Мой мохито в Бодегите, мой дайкири во Флоредите

Вешние воды. Гибель великой нации и возвышение и падение американцев. Глава 2

В закусочной. Теперь все они в закусочной. Одни не видят других. Каждый сосредоточен на самом себе. Краснокожие мужчины думают о краснокожих мужчинах. Белые мужчины, в свою очередь, думают о белых мужчинах или о белых женщинах. Краснокожих женщин здесь нет. Может, их вообще больше нет, этих индианок? Куда они только подевались? Неужели в Америке перевелись индианки? И вдруг дверь неслышно отворяется и в закусочную входит индианка. Из одежды на ней только стоптанные мокасины. За спиной висит грудной ребенок. Рядом — лайка.

— Не смотрите! — крикнул коммивояжер женщинам у стойки.

— Эй! А ну вышвырните ее отсюда! — рявкнул хозяин закусочной.

Повар-негр грубо вытолкал индианку за дверь. Все услышали, как она бухнулась в снег. Ее собака залаяла.

— О боже! К чему бы все это могло привести! — Скриппс О'Нил вытер лоб салфеткой.

Индейцы наблюдали за всем этим с невозмутимыми лицами. Йоги Джонсон словно к месту прирос. Официантки позаслоняли лица салфетками или тем, что оказалось под рукой. Миссис Скриппс прикрыла глаза американским «Меркурием». Скриппс О'Нил был так потрясен, что чуть не сомлел. Когда индианка вошла в закусочную, в душе его взметнулась какая-то волна, какое-то невыразимое первобытное чувство.

— Интересно, откуда она взялась, эта индианка? — спросил коммивояжер.

— Это моя скво, — ответил низенький индеец.

— Господи, человече! Неужели вы не можете хоть как-нибудь ее одеть? — выдавил из себя Скриппс О'Нил. В голосе его прозвучала нотка ужаса.

— Она не любит одежды, — пояснил низенький индеец. — Это лесная скво.

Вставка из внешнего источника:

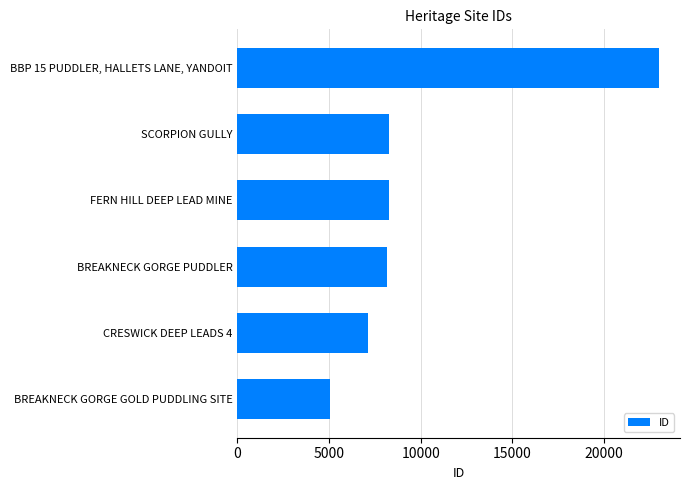

What is the smallest value displayed?

5053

Йоги Джонсон не слушал. Что-то в нем словно воскресло. Что-то словно прорвалось, когда вошла эта индианка. Им завладело новое чувство. Чувство, которое он считал утраченным. Утраченным навсегда. Утраченным. Ушедшим безвозвратно. Теперь он спокоен: это была ошибка. Теперь у него все в порядке. И обнаружилось все благодаря чистейшей случайности. А что бы он мог подумать, если бы в закусочную не вошла эта индианка? Какие черные мысли терзали его душу! Он уже был на грани самоубийства. Самоуничтожения. Убийства самого себя. Прямо тут, в закусочной. Какая была бы фатальная ошибка! Он понял это только сейчас. Как глупо он мог загубить свою жизнь! Самоубийство. Пусть теперь идет весна. Пускай идет. Только бы скорей. Пусть настает весна. Он готов к ней.

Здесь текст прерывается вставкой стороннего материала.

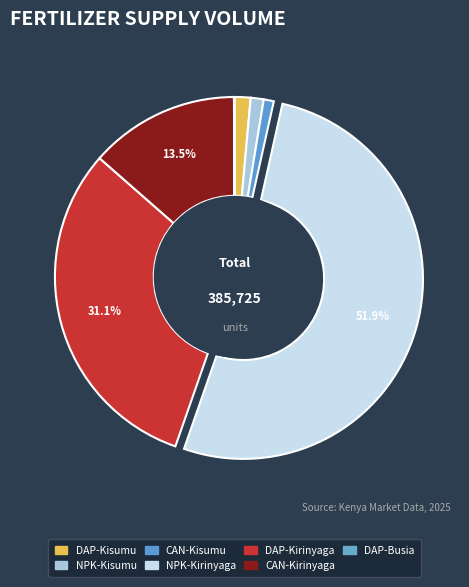

How many segments does this pie chart have?

7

— Послушайте, — сказал он лесовикам. — Я хочу рассказать вам об одной истории, которая приключилась со мной в Париже.

Индейцы склонились к нему.

— Белый вождь взял слово, — заметил высокий индеец.

— Я думал, какая все же удивительная история приключилась со мной в Париже, — начал Йоги. — Вы, индейцы, знаете Париж? Вот и хорошо. А оказалось, что это была самая мерзкая штука в моей жизни.

Индейцы что-то пробормотали. Они знали свой, другой Париж.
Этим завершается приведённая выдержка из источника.